**** Selected passage

You asked about success stories? Well, I think that many will agree that I can fall into that category. So, I'll share my thoughts on this, and let you know that I am one of those success stories (as the WW).

Well, when my DH first had his suspicians he confronted me. Of course I denied everything. He was hurting, and I didn't want to lose him. So, he chinned up and said "I don't care, but if anything is going on I just want it to end and I want my wife back." That was the end of it. Wow, did I get off easy. Now, all I had to do is what I'd been telling myself to do for awhile now - end everything and work on my marriage.

The PA was easier than the EA to end. So, needless to say, since DH was none the wiser, it carried on. Finally DH came to me with more and I spilled everything. He knew, he had proof, or so he said. I was on the brink of losing everything I'd cherished in life - my DH and my M. The day it all came out there was a lot of yelling (I'm sad to admit). He never left though, although he wanted to a few times. We fought and talked and cried and didn't talk. We never separated and finally we went to counseling.

I found places to read on this and boards to talk on to learn what my DH was really going through inside so that I could help him through his feelings and so that our marriage would have the new and best beginning it deserved.

********
**** Information provided

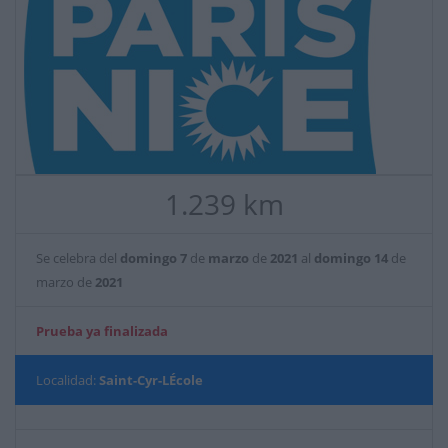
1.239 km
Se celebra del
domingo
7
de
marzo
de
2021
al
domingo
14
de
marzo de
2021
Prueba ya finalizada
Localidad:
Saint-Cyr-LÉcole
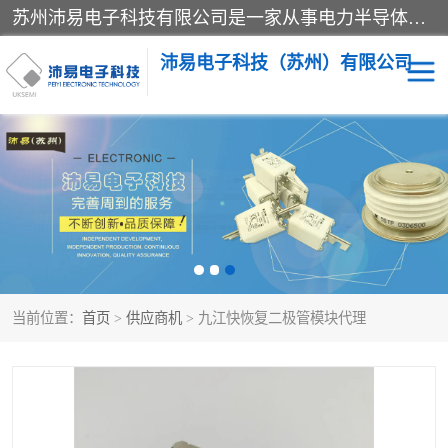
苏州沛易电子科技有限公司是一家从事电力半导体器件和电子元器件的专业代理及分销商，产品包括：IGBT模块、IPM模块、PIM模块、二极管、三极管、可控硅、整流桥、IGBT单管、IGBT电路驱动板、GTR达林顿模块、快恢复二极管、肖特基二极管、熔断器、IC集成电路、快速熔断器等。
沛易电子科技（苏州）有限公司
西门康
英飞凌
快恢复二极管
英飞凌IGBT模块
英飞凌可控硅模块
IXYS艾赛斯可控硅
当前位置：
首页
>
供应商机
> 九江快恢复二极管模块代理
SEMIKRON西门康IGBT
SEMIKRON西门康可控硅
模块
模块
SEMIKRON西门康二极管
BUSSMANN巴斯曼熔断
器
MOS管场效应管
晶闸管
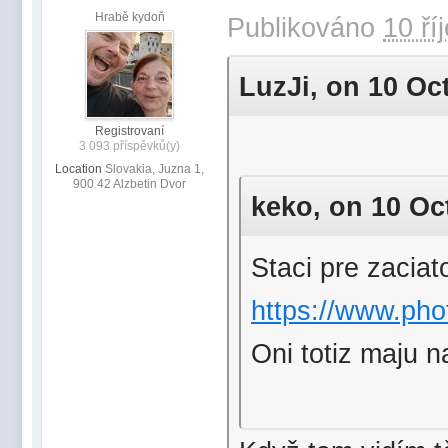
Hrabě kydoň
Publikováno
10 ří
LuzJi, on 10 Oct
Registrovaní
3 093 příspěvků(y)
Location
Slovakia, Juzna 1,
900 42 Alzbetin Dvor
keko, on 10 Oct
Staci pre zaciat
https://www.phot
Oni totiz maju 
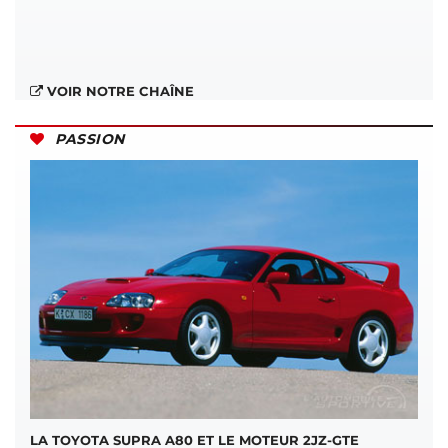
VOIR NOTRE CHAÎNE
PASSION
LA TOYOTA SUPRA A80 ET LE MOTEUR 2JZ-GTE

********
**** Information provided

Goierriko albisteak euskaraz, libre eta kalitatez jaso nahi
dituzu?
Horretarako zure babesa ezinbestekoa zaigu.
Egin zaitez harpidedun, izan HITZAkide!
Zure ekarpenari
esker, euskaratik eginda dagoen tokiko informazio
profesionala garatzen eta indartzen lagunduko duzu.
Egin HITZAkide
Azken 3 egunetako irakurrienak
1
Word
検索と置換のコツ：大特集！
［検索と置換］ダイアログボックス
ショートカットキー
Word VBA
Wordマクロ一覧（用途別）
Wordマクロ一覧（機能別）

********

Description of the task
Resume the post about rebuilding a marriage after an affair, starting right after its last sentence. The rows are separate material from the text.

Answer area
We are almost at the 1 yr. mark. Sure, it hasn't been easy. The key I think was being able to really FEEL his pain and to calmly talk about all aspects he needed to talk about. Today, we are quite good at talking and sharing. We are very open. I know he still has triggers and such, but not nearly as many as he used to. Most of his triggers right now are because of that year mark.

Now, you may question the depth of our success - here it is. . . we are currently trying to conceive our second child. Neither one of us would have wanted that yet if we weren't secure in what we feel our future will bring us together. We have come a long way, and I'm sure we have some obstacles still ahead, but we are in love and life is good. We look forward to being pregnant, and hopefully it will happen for us soon.

I hope this helps. I cannot tell you what to do, but I do know from experience that trying to move on with the secret didn't work too well for me. I wish you the best in whatever you decide and I hope and pray your marriage comes out ahead. Take care.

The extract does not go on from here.